— Consigne —
Rédigez la suite du texte sur l'intendance et le parc des vivres, en reprenant immédiatement après sa dernière phrase.

— Extrait du texte —
L'INTENDANCE ET LE PARC DES VIVRES

L'approvisionnement constitue un des problèmes majeurs de l'armée, son insuffisance explique en grande partie le maraudage, le vol et la désertion.

En campagne l'infanterie française reçoit une ration journalière composée de 24 onces de pain, cuit et rassis entre bis et blanc, d'une pinte (mesure de Paris) de vin, bière ou cidre et d'une demi-livre de viande de bœuf, veau ou mouton sauf le vendredi. La distribution se fait pour 4 jours. Le dragon reçoit une ration de pain de 24 onces, une pinte de vin, bière ou cidre et une livre et demi livre de viande. Les cavaliers et les hussards reçoivent chacun 26 onces de pain, 1 pinte et demi de vin ou bière, 2 livres de viandes.

ORGANISATION

Les entrepreneurs des vivres sont des civils qui passent avec l'intendance un marché pour la fourniture de pain et de biscuit ou de viande. Ces entrepreneurs sont le plus souvent des prête-nom qui représentent les intérêts financiers des banquiers, ou des riches aristocrates. Un peu comme pour les fermes générales ces financiers font à l'état l'avance des fonds nécessaires pour mener à bien telle ou telle entreprise. L'état n'entretenant pas d'administration spécifique capable de gèrer ces activités.

— Entrées répertoriées —
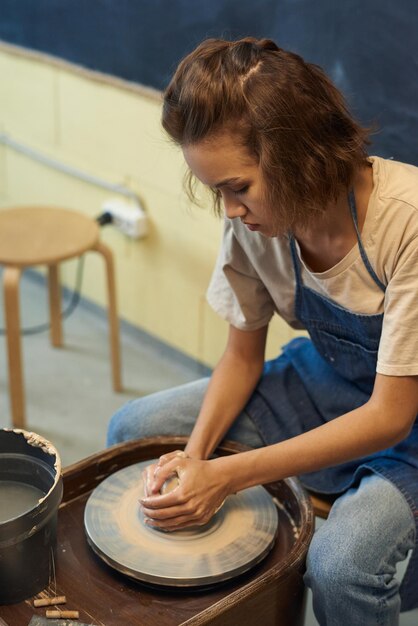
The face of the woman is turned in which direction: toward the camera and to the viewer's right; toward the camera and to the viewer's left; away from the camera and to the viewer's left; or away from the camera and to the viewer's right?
toward the camera and to the viewer's left

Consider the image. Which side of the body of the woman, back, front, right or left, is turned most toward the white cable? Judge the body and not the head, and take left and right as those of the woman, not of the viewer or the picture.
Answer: right

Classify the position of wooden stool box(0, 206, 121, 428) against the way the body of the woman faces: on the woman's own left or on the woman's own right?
on the woman's own right

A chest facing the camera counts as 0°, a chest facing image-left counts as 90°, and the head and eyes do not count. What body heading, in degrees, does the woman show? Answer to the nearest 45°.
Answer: approximately 45°
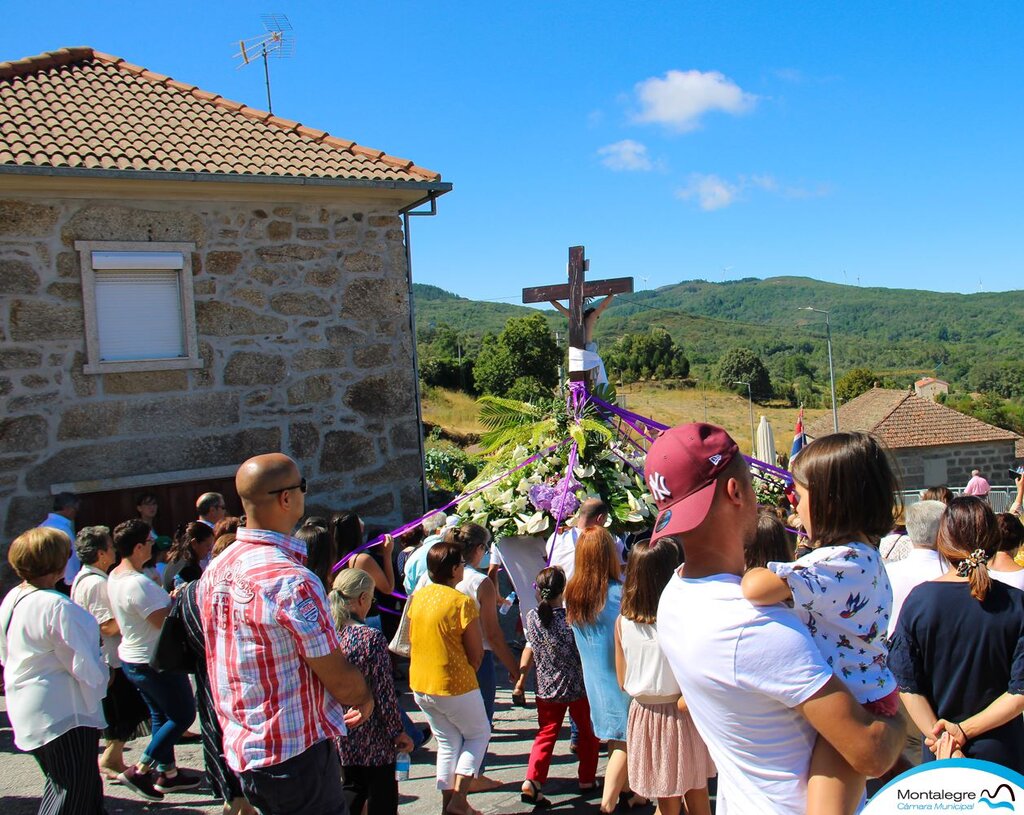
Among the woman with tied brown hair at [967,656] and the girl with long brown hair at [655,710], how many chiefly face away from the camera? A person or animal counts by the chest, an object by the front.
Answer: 2

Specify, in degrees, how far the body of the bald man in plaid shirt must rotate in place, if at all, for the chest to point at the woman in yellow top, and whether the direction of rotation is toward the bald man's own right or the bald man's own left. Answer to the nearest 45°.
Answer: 0° — they already face them

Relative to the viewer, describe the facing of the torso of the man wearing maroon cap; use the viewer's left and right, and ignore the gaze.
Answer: facing away from the viewer and to the right of the viewer

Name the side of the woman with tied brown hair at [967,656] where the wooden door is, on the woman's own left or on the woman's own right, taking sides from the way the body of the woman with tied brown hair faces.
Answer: on the woman's own left

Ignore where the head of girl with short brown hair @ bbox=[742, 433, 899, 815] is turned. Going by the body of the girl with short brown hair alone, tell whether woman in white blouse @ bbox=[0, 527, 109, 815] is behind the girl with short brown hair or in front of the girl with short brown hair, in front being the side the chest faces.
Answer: in front

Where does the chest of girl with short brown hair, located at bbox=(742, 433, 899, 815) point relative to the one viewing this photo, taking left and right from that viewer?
facing away from the viewer and to the left of the viewer

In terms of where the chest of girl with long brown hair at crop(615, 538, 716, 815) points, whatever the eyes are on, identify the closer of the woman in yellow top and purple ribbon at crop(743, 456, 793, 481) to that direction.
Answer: the purple ribbon

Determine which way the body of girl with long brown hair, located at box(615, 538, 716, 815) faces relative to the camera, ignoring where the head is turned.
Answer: away from the camera

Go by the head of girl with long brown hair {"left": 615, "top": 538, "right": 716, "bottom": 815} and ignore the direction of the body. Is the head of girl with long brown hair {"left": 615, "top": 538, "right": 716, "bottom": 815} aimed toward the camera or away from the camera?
away from the camera

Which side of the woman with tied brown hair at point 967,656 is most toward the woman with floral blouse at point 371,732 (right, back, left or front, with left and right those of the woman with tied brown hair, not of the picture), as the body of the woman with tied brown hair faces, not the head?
left

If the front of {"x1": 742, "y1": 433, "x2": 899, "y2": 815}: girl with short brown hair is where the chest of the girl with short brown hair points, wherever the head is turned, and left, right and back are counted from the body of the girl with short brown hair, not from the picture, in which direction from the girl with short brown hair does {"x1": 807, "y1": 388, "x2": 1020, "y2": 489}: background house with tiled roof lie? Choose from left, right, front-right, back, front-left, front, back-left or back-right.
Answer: front-right

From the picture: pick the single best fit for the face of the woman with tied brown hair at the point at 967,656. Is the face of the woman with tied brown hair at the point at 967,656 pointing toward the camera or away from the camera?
away from the camera

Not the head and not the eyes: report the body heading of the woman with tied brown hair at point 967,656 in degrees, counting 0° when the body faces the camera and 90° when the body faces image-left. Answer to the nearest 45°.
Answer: approximately 180°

— Résultat —
Les entrepreneurs des vivres ont dans chaque armée, attaché à l'état major, un de leur principaux commis sous le titre de Directeur Général des Vivres encore appelé Général des Vivres. Celui-ci à sous ses ordres un commis général des travaux , un capitaine des vivres, un commis à l'achat des grains, un commis à l'achat des chevaux, un commis général du parc des vivres.

Le directeur général des vivres est subordonné à l'intendant de l'armée, il reste a l'état major. Il y constitue un bureau composé de deux à trois commis: commis des vivres, commis général du parc ... , ainsi qu'un trésorier, un aumônier pour dire la messe dans le parc des vivres, des aides du parc, et des écrivains.

A l'armée il a droit pour assurer la sécurité de la caisse et de son parc à une garde d'infanterie. Elle est ordinairement de 30 hommes commandés par un lieutenant, et tirée des régiments qui ne monte pas la garde chez les généraux . Les régiments fournissent cette garde par roulement.

Le Commis général des travaux est responsable de l'entretien et de la construction des fours à pain, c'est lui qui compose les brigades de boulangers et des ouvriers qui lui sont subordonnées. Il délègue ses pouvoirs à des commis des travaux qui reçoivent les équipage des vivres, s'assurent de la démolition des fours, du chargement des cintres.

Le Capitaine des vivres commande à tout ceux qui sont préposés à la conduite des équipages et chariots des vivres. Un équipage des vivres comprend 25 caissons pour le transport de la farine et du pain, et se compose de 1 capitaine, 2 conducteurs, 1 maréchal ferrant, 1 bourrelier, 1 charron, 25 charretiers et 4 hauts-le-pieds (surnuméraires pour remplacer les charretiers malades) et un commis à la conduite.

Le Commis à l'achat des grains passe les marchés nécessaire pour la fourniture de blé, de seigle sous le contrôle du bureau de l'intendant de l'armée.

Le Commis à l'achat des chevaux passent des marchés pour l'acquisition de chevaux de trait ou de mulets. Si l'on manque de chevaux, l'intendance peut réquisitionner de façon temporaire auprès des populations locales.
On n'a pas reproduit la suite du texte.